Starting point is 00:20:30 Anyway, he hasn't learned how to deflect. There's an art in that. But you've got to be careful how often you use it or nobody will ever believe you if you do it too often. And that's part of the problem we're seeing in Washington today. Nobody believes it except the hard, hard core, the so-called base that it appears still here, just months before an election.
Starting point is 00:21:10 Donald Trump is trying to protect his base, trying to engage his base, trying to ensure that his base still supports him. Usually by this time in an election year, you're out there trying to open that tent up, broaden the base, bring in more support. Base is not going to get you a lot. Real base is around 30 to 35%. Most polls right now show him in the 40 to 42, 43% range. You're going to get wiped out if that's all you can get on election day.
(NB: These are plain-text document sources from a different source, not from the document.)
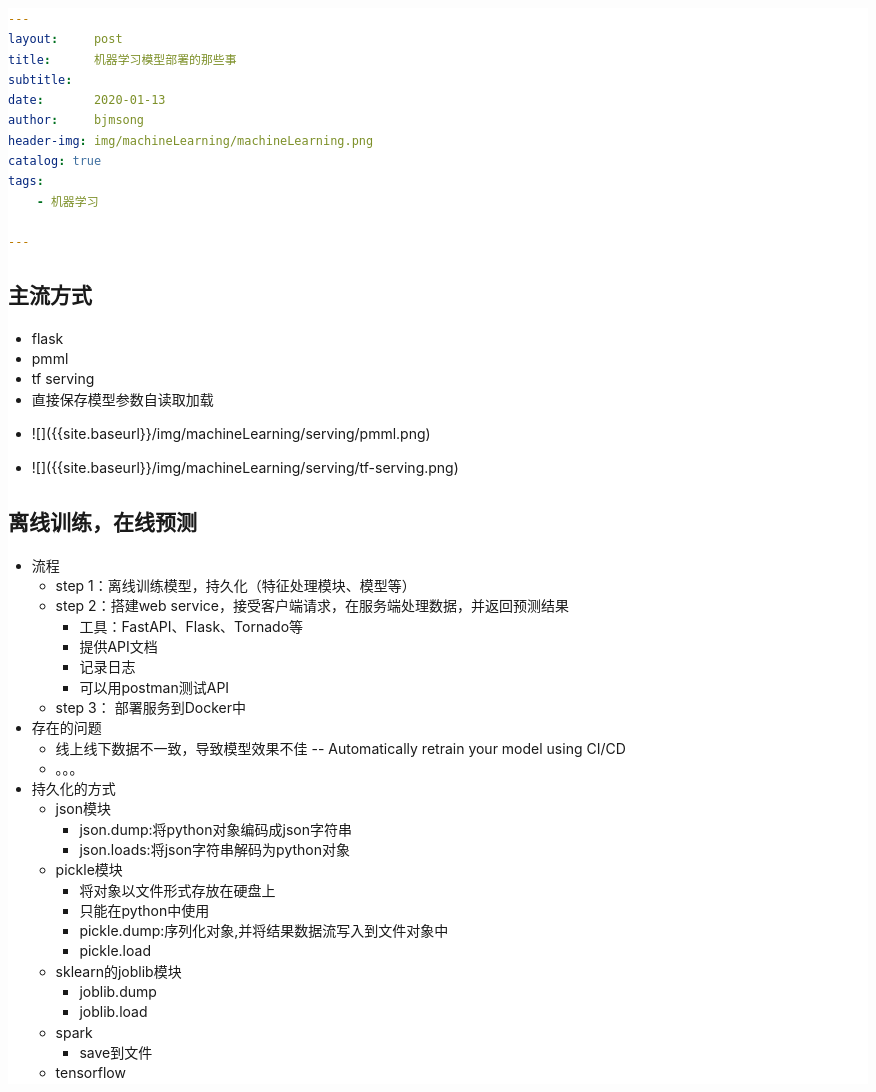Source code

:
 ```yaml
---
layout:     post
title:      机器学习模型部署的那些事
subtitle:   
date:       2020-01-13
author:     bjmsong
header-img: img/machineLearning/machineLearning.png
catalog: true
tags:
    - 机器学习

---
```


## 主流方式
- flask
- pmml
- tf serving
- 直接保存模型参数自读取加载

<ul> 
<li markdown="1"> 
![]({{site.baseurl}}/img/machineLearning/serving/pmml.png) 
</li> 
</ul> 

<ul> 
<li markdown="1"> 
![]({{site.baseurl}}/img/machineLearning/serving/tf-serving.png) 
</li> 
</ul> 



## 离线训练，在线预测

- 流程
  - step 1：离线训练模型，持久化（特征处理模块、模型等）
  - step 2：搭建web service，接受客户端请求，在服务端处理数据，并返回预测结果
    - 工具：FastAPI、Flask、Tornado等
    - 提供API文档
    - 记录日志
    - 可以用postman测试API
  - step 3： 部署服务到Docker中
- 存在的问题
  - 线上线下数据不一致，导致模型效果不佳 --  Automatically retrain your model using CI/CD
  - 。。。
- 持久化的方式
  - json模块
    - json.dump:将python对象编码成json字符串
    - json.loads:将json字符串解码为python对象
  - pickle模块
    - 将对象以文件形式存放在硬盘上
    - 只能在python中使用
    - pickle.dump:序列化对象,并将结果数据流写入到文件对象中
    - pickle.load
  - sklearn的joblib模块
    - joblib.dump
    - joblib.load
  - spark
    - save到文件
  - tensorflow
Starting point is 00:21:48 Now, election day is not until November. Who knows what may happen between now and then. But it's not a good sign that if everything you're doing and everything you're saying is trying to appeal to your base, that's going to make things really difficult come election day. All right, enough. I said, didn't I promise one time that I wouldn't talk about Trump anymore? You asked. You asked me to, so I decided to do it.
Starting point is 00:22:23 Okay, I've got one other thing. What's the most popular month of the year for weddings? That's right, June. And I bet a lot of you probably know somebody who was planning to get married in June. It could be you. It could be your daughter, your granddaughter. It could be a niece. It could be a friend.
Starting point is 00:22:52 Well, the odds are that wedding may still go ahead, but it's sure going to look a lot different than the way it might have been planned six months ago. And there's a good little piece in one of the papers today that I follow about that, the sort of wedding industry and the crunch that's happened as a result of COVID-19. So people are adapting,
Starting point is 00:23:20 and instead of the wedding with 100 to 200 people, the wedding's with 20 people or 30 people maybe. So what is that going to do? Well, it's probably going to hurt the wedding industry a little bit. It's probably going to hurt the hospitality industry a little bit, hotels, restaurants, dining services. But you know what it's not going to what? It's not going to hurt. It's not going to hurt that married couple.
Starting point is 00:23:50 They're not going to blow all their cash on a one-day wedding. They're going to have something, and they may need it, you know, to buy a house, to buy furniture, to buy a new car. I was going to say, go on a cruise. That's not going to happen either. So there's an upside and obviously there's a downside. Big weddings are a big deal for a lot of people. But big weddings are not happening this June.
Starting point is 00:24:26 All right. That's the Bridge Daily, the latest episode. For this day, we're already at, what do they call this, the hump day. It's Wednesday, halfway through the week already. Short week after a long weekend. But we got those lawnmowers going out there. That's a good thing. Anyway, I'm Peter Mansbridge. Thanks for listening today.
Starting point is 00:24:57 It's been fun. We'll talk again in 24 hours.